The heritage listing identifies two areas: the gravesite and the orchard.

William Trevelyan Wyndham's gravesite lies in a small clearing amid native flora at the highest point of Boyne Island facing east. The headstone consists of roughly hewn granite and local individual stones placed five feet in front of the grave in a rectangular shape. The stone reads "William Trevelyan Wyndham Born 3 April 1830 Died 8 July 1898".

Nine mango (Mangifera indica) and two tamarind trees (Tamarind indicus) from Wyndham's original orchard are located throughout the suburb.
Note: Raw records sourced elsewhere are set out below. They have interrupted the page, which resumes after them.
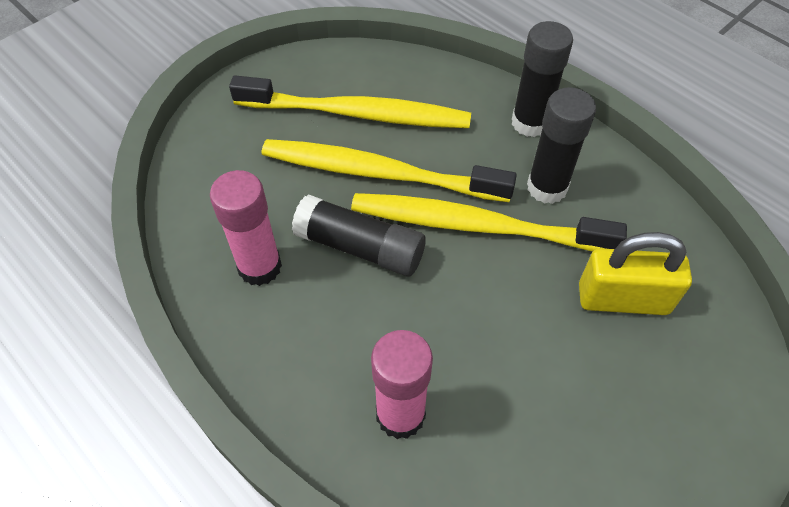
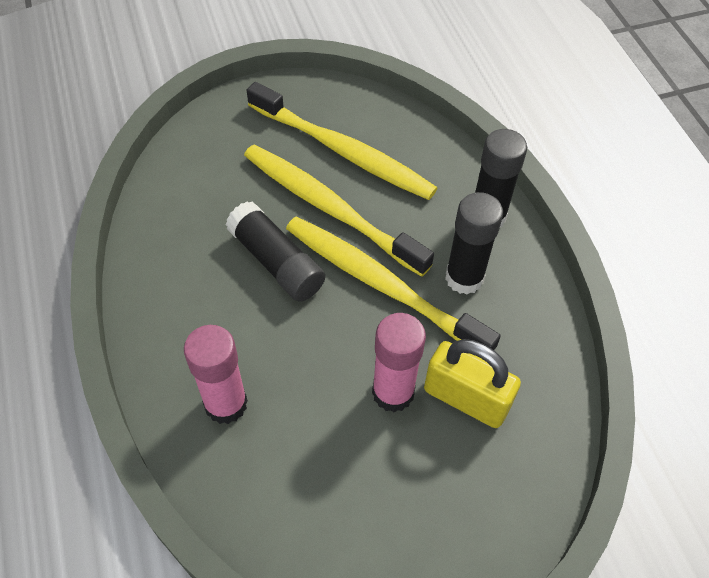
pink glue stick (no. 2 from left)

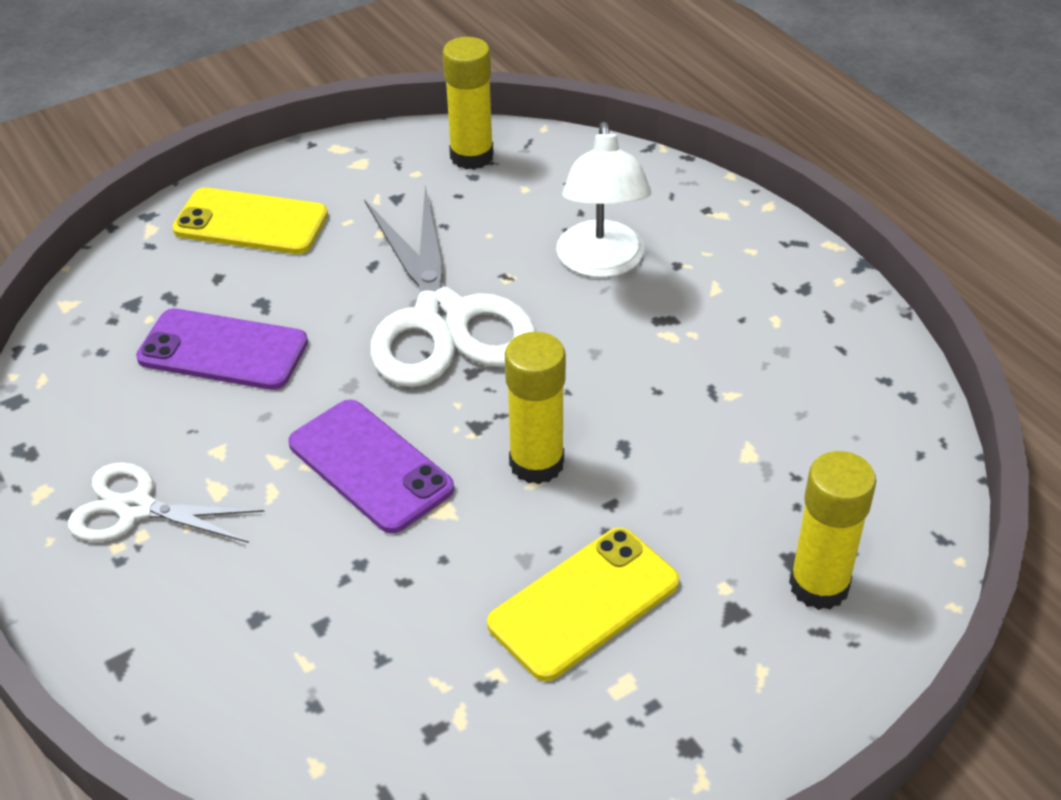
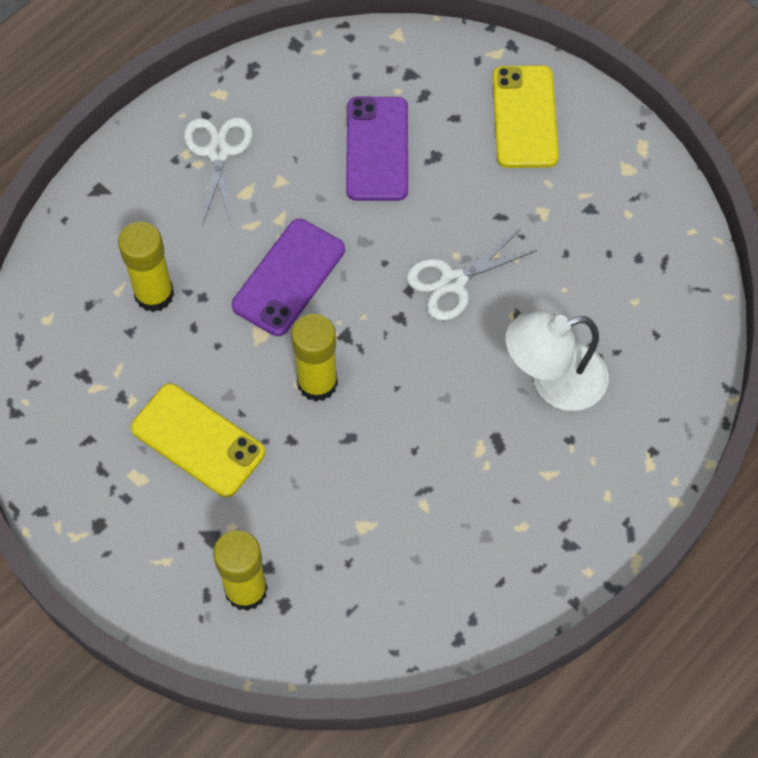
white scissors (no. 2 from left); yellow glue stick (no. 1 from left)

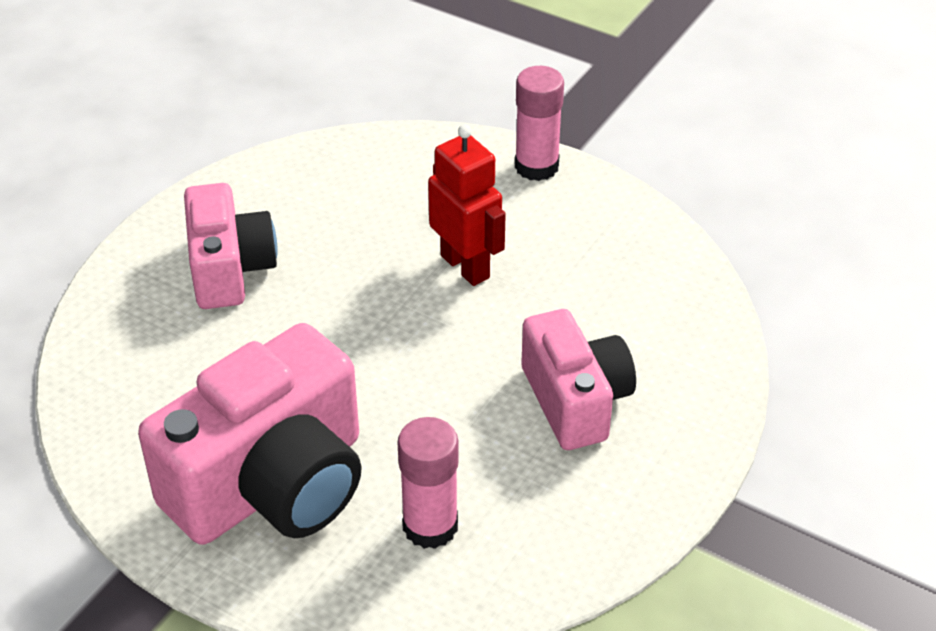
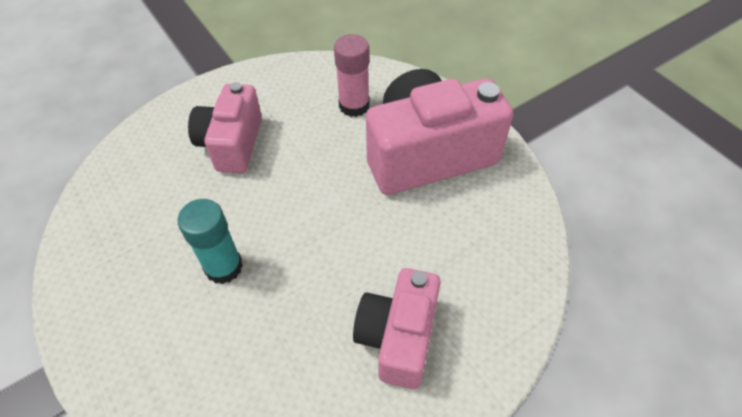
turquoise glue stick; pink glue stick (no. 2 from left in the first image)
Two tamarind trees are located in the corner of Wyndham Park near the southern boundary of the park at Olunda Street.

== Heritage listing ==
William Wyndham's gravesite and remnant orchard trees was listed on the Queensland Heritage Register on 23 June 2000 having satisfied the following criteria.

The place is important in demonstrating the evolution or pattern of Queensland's history.

The remnant trees demonstrate the uncommon aspect of a nineteenth century orchard and garden that was used simultaneously for hobby, scientific and commercial reasons.

The Tamarind trees have the potential to yield comparative botanical and genetic information with examples of a similar age in other countries.

Prominently situated on the highest point of Boyne Island, Wyndham's grave is located in a small clearing, its aesthetic appeal enhanced by its surroundings amid indigenous flora. Two Tamarind trees from the original orchard are located in Wyndham park, their age and size contributing to the park's visual appeal.

Wyndham Park is valued by the community for social and recreational purposes. Links to the former use of the site are expressed by a cottage style play structure symbolising Wyndham's dwelling, remnant Tamarind trees and the park bearing his name.

Boyne Island has a special association with the work of William Trevelyan Wyndham and Charles Hedley, both principal pioneers in the early development of Central Queensland and the Calliope area. William Trevelyan Wyndham's gravesite and the Tamarind trees are physical links to his work and interests, in particular his association with and anthropological observations of the languages and customs of Aboriginal tribes in New South Wales and Central Queensland. The site is also significant in regards to the previous owner, naturalist Charles Hedley.